Written by Daniel Hazard
Excerpt from John 1:1-18
"And the Word became flesh and lived among us, and we have seen his glory, glory as of a parent's only child, full of grace and truth. From his fullness we have all received, grace upon grace."
Reflection by Martin B. Copenhaver
It's hard to know where to put the announcements in a worship service. Whether they are placed at the very beginning, or before the offering, or right before the benediction, announcements can feel like interrupting a prayer with an advertisement. Or, at the very least, it can feel like trying to squeeze in one more person at a beautifully set table. ("Move over, Sermon. I'm so sorry, Anthem. We've got to make room for Announcements.")
Part of the reason announcements don't seem to fit, I think, is that they tend to be all about us, while worship is supposed to be about God. One pastor I know addresses this by insisting there be no godless announcements. That is, if you want to make an announcement, you have to reference God at least once.
Come to think of it, though, worship, properly understood, does not just include announcements—worship itself is one big announcement.

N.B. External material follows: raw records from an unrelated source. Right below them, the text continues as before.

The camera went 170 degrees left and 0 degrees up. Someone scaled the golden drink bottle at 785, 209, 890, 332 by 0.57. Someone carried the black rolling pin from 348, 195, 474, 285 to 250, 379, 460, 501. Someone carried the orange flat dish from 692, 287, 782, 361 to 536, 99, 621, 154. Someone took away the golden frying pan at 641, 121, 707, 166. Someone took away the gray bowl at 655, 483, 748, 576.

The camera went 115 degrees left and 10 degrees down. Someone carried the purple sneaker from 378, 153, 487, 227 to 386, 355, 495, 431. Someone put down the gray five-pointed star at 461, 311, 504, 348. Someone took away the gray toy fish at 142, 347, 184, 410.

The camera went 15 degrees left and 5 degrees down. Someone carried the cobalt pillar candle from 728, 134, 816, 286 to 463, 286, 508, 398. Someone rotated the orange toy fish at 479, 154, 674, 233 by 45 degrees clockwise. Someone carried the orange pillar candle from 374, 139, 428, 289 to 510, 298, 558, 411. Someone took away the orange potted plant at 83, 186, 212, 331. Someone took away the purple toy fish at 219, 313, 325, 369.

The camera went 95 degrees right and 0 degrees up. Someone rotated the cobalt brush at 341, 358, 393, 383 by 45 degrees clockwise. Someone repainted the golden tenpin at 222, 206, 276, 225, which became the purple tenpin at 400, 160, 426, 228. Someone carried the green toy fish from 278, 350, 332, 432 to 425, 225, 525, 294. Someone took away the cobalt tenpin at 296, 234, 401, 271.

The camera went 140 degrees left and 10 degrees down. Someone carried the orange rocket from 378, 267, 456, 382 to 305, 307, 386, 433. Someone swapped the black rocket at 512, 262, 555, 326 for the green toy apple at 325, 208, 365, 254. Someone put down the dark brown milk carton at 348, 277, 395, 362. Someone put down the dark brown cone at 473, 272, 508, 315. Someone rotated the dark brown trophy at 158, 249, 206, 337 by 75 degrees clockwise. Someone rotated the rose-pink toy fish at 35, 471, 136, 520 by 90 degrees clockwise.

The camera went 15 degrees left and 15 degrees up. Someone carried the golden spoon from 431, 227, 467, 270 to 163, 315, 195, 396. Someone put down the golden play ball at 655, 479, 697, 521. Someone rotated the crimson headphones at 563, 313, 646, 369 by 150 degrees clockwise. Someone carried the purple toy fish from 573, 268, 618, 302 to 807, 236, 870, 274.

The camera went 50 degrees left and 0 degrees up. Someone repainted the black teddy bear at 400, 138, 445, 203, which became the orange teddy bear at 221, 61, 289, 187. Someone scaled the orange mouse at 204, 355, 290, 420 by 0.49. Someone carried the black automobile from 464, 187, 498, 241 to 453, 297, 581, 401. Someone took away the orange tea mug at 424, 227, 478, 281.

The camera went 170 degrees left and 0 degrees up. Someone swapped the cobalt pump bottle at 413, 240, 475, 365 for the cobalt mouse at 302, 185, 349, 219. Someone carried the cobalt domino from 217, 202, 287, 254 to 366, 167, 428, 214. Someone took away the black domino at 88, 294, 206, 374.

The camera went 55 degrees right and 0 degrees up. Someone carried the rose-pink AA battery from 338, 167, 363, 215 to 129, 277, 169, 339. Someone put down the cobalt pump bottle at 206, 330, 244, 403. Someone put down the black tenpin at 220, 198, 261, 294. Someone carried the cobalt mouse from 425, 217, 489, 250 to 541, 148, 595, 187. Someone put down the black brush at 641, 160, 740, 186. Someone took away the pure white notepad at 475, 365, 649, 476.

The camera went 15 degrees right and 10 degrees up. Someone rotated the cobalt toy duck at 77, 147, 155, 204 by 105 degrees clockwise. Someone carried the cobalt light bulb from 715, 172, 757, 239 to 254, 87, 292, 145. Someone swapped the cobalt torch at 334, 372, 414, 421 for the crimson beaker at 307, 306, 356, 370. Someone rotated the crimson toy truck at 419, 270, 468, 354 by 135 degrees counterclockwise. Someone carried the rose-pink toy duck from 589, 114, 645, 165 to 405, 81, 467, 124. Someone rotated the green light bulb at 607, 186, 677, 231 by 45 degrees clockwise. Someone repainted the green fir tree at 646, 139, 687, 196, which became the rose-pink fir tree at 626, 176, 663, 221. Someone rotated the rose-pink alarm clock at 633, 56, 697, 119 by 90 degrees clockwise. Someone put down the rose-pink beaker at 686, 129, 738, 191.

It is not an announcement in the way we usually use the term. The center of worship is not announcements of car washes or study groups or trips to the homeless shelter. The center of worship is not about anything we have done or are supposed to do.
Rather, worship is a proclamation of the Good News. It is an announcement of what God has done in Jesus Christ. And this announcement should ring clearly from the beginning to the end of our worship. It turns out that announcement time is the most important of all.
God, focus our worship on you and infuse it with praise for all you have done for us.